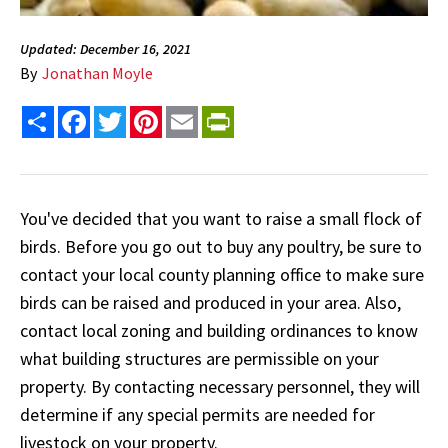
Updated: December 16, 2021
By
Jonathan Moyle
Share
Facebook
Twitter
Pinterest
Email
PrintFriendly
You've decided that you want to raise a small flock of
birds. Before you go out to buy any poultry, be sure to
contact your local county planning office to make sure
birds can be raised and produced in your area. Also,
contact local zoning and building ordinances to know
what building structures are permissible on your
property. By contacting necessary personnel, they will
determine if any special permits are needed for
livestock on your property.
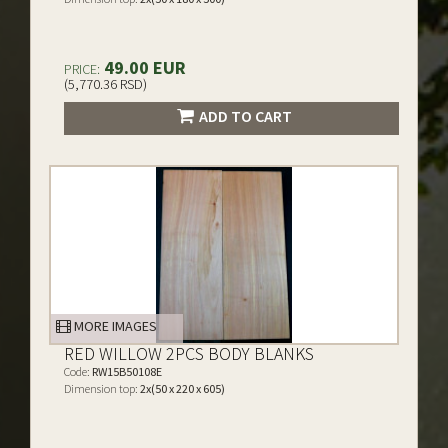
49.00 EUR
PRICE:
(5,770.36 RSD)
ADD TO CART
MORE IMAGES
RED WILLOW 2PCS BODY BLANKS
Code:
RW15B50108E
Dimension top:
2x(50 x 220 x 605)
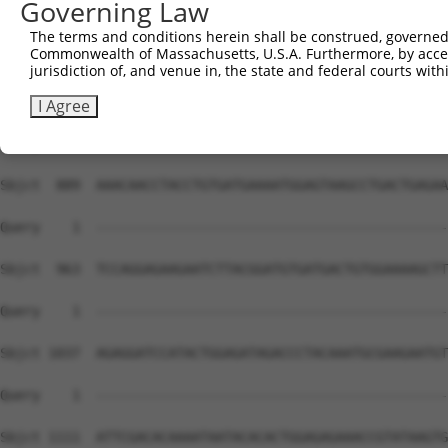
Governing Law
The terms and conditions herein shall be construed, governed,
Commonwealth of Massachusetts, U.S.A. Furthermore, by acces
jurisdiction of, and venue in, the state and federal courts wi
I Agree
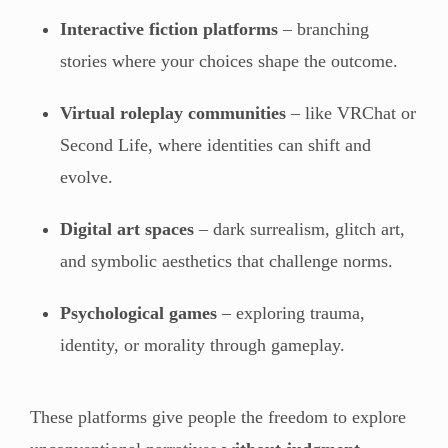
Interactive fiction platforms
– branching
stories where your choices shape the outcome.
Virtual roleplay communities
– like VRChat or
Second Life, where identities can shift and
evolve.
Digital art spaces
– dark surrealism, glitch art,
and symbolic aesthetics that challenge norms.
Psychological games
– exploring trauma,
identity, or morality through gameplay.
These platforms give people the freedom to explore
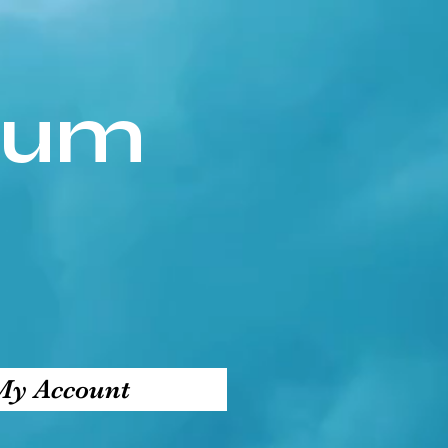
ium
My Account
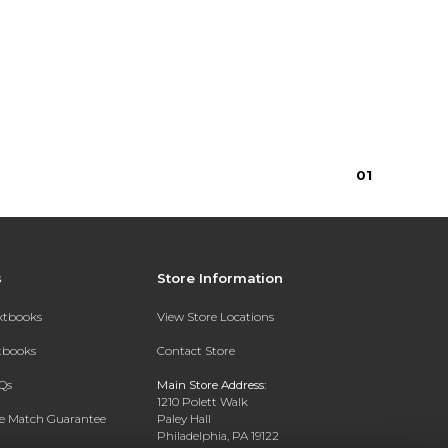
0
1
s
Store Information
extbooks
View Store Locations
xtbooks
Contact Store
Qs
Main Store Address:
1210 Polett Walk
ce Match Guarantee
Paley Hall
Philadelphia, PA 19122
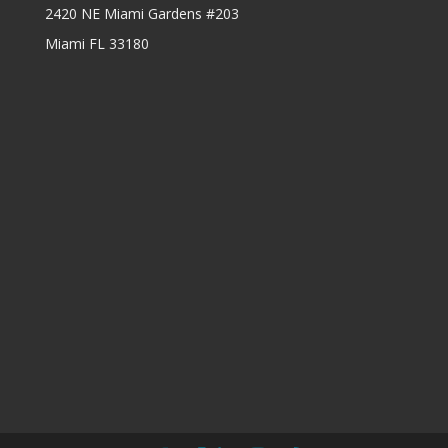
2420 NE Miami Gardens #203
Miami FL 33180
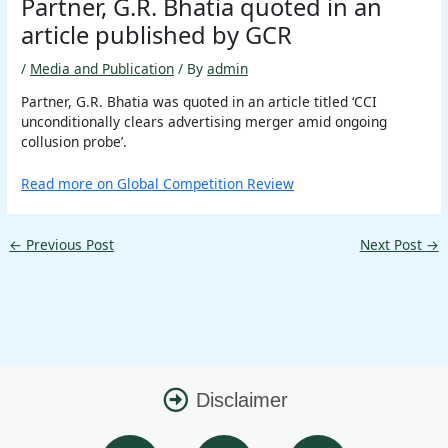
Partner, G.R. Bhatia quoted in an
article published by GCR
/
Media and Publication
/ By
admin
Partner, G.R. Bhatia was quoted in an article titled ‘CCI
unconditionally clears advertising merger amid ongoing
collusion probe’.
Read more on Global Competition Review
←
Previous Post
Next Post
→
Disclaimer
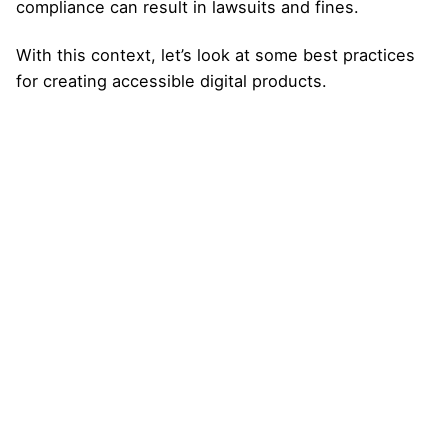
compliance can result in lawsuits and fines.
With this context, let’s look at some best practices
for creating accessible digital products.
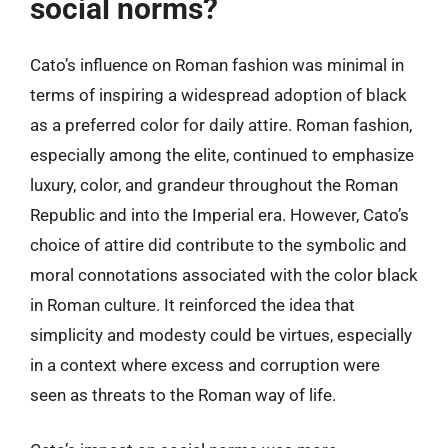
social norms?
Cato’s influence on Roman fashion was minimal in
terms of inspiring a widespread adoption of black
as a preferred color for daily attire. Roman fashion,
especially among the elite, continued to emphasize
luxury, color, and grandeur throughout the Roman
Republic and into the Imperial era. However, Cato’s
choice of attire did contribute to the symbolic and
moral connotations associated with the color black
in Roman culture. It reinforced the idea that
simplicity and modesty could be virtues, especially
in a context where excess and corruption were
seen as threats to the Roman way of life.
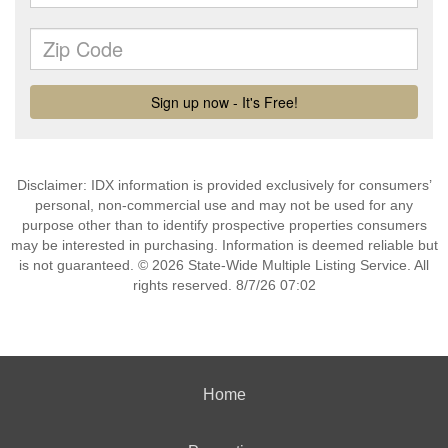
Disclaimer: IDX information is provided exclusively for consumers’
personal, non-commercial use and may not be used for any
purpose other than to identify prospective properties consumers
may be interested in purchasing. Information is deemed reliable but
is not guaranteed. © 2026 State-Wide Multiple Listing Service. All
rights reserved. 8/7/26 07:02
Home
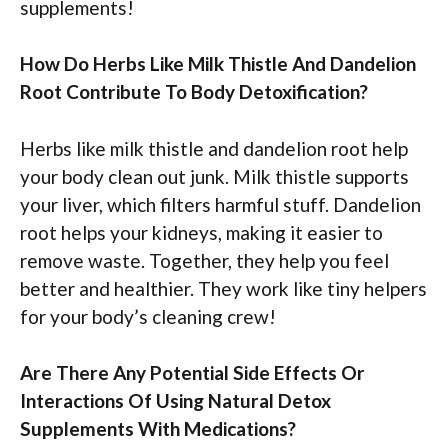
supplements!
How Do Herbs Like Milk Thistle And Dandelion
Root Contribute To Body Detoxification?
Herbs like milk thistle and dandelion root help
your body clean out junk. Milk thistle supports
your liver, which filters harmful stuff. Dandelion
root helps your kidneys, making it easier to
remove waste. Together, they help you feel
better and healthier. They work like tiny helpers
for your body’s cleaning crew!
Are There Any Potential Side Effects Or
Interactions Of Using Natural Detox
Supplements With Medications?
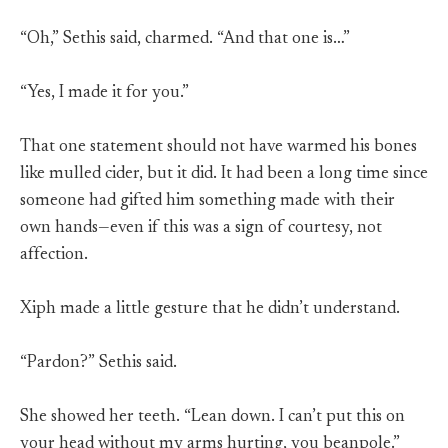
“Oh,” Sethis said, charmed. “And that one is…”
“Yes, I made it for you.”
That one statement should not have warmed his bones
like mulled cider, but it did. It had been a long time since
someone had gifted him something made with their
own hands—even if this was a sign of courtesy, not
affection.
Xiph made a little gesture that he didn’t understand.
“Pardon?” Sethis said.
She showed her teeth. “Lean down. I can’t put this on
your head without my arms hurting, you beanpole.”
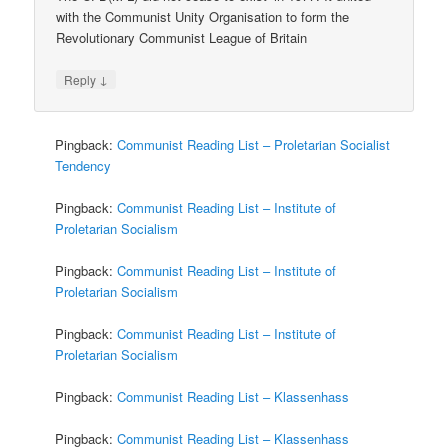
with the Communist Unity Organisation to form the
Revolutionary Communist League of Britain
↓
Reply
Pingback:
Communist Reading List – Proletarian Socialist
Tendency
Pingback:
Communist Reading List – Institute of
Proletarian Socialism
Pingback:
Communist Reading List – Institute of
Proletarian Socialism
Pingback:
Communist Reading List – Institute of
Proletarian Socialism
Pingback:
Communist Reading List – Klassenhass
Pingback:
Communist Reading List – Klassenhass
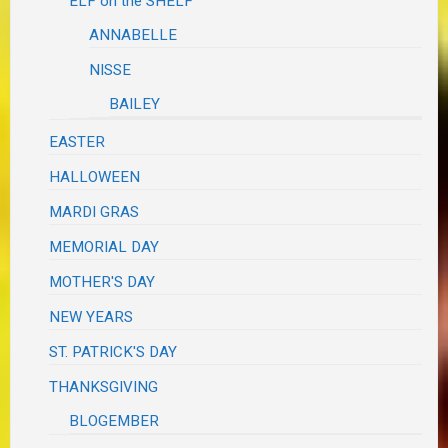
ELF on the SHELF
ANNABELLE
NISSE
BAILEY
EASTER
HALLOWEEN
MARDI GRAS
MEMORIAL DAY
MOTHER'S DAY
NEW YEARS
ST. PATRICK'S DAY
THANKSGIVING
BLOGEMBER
= = = = =
- WORK REQUEST
Transcribe every one of the lines above exactly as they appear, from the first to the last, and omit the pictures from your answer.

- ANSWER TO THIS PROBLEM
Updated: December 16, 2021
By
Jonathan Moyle
Share
Facebook
Twitter
Pinterest
Email
PrintFriendly
You've decided that you want to raise a small flock of
birds. Before you go out to buy any poultry, be sure to
contact your local county planning office to make sure
birds can be raised and produced in your area. Also,
contact local zoning and building ordinances to know
what building structures are permissible on your
property. By contacting necessary personnel, they will
determine if any special permits are needed for
livestock on your property.
49.00 EUR
PRICE:
(5,770.36 RSD)
ADD TO CART
MORE IMAGES
RED WILLOW 2PCS BODY BLANKS
Code:
RW15B50108E
Dimension top:
2x(50 x 220 x 605)
Governing Law
The terms and conditions herein shall be construed, governed,
Commonwealth of Massachusetts, U.S.A. Furthermore, by acces
jurisdiction of, and venue in, the state and federal courts wi
I Agree
Interactive fiction platforms
– branching
stories where your choices shape the outcome.
Virtual roleplay communities
– like VRChat or
Second Life, where identities can shift and
evolve.
Digital art spaces
– dark surrealism, glitch art,
and symbolic aesthetics that challenge norms.
Psychological games
– exploring trauma,
identity, or morality through gameplay.
These platforms give people the freedom to explore
ium
My Account
0
1
s
Store Information
extbooks
View Store Locations
xtbooks
Contact Store
Qs
Main Store Address:
1210 Polett Walk
ce Match Guarantee
Paley Hall
Philadelphia, PA 19122
2420 NE Miami Gardens #203
Miami FL 33180
Partner, G.R. Bhatia quoted in an
article published by GCR
/
Media and Publication
/ By
admin
Partner, G.R. Bhatia was quoted in an article titled ‘CCI
unconditionally clears advertising merger amid ongoing
collusion probe’.
Read more on Global Competition Review
←
Previous Post
Next Post
→
Disclaimer
compliance can result in lawsuits and fines.
With this context, let’s look at some best practices
for creating accessible digital products.
social norms?
Cato’s influence on Roman fashion was minimal in
terms of inspiring a widespread adoption of black
as a preferred color for daily attire. Roman fashion,
especially among the elite, continued to emphasize
luxury, color, and grandeur throughout the Roman
Republic and into the Imperial era. However, Cato’s
choice of attire did contribute to the symbolic and
moral connotations associated with the color black
in Roman culture. It reinforced the idea that
simplicity and modesty could be virtues, especially
in a context where excess and corruption were
seen as threats to the Roman way of life.
Disclaimer: IDX information is provided exclusively for consumers’
personal, non-commercial use and may not be used for any
purpose other than to identify prospective properties consumers
may be interested in purchasing. Information is deemed reliable but
is not guaranteed. © 2026 State-Wide Multiple Listing Service. All
rights reserved. 8/7/26 07:02
Home
supplements!
How Do Herbs Like Milk Thistle And Dandelion
Root Contribute To Body Detoxification?
Herbs like milk thistle and dandelion root help
your body clean out junk. Milk thistle supports
your liver, which filters harmful stuff. Dandelion
root helps your kidneys, making it easier to
remove waste. Together, they help you feel
better and healthier. They work like tiny helpers
for your body’s cleaning crew!
Are There Any Potential Side Effects Or
Interactions Of Using Natural Detox
Supplements With Medications?
“Oh,” Sethis said, charmed. “And that one is…”
“Yes, I made it for you.”
That one statement should not have warmed his bones
like mulled cider, but it did. It had been a long time since
someone had gifted him something made with their
own hands—even if this was a sign of courtesy, not
affection.
Xiph made a little gesture that he didn’t understand.
“Pardon?” Sethis said.
She showed her teeth. “Lean down. I can’t put this on
your head without my arms hurting, you beanpole.”
with the Communist Unity Organisation to form the
Revolutionary Communist League of Britain
↓
Reply
Pingback:
Communist Reading List – Proletarian Socialist
Tendency
Pingback:
Communist Reading List – Institute of
Proletarian Socialism
Pingback:
Communist Reading List – Institute of
Proletarian Socialism
Pingback:
Communist Reading List – Institute of
Proletarian Socialism
Pingback:
Communist Reading List – Klassenhass
Pingback:
Communist Reading List – Klassenhass
ELF on the SHELF
ANNABELLE
NISSE
BAILEY
EASTER
HALLOWEEN
MARDI GRAS
MEMORIAL DAY
MOTHER'S DAY
NEW YEARS
ST. PATRICK'S DAY
THANKSGIVING
BLOGEMBER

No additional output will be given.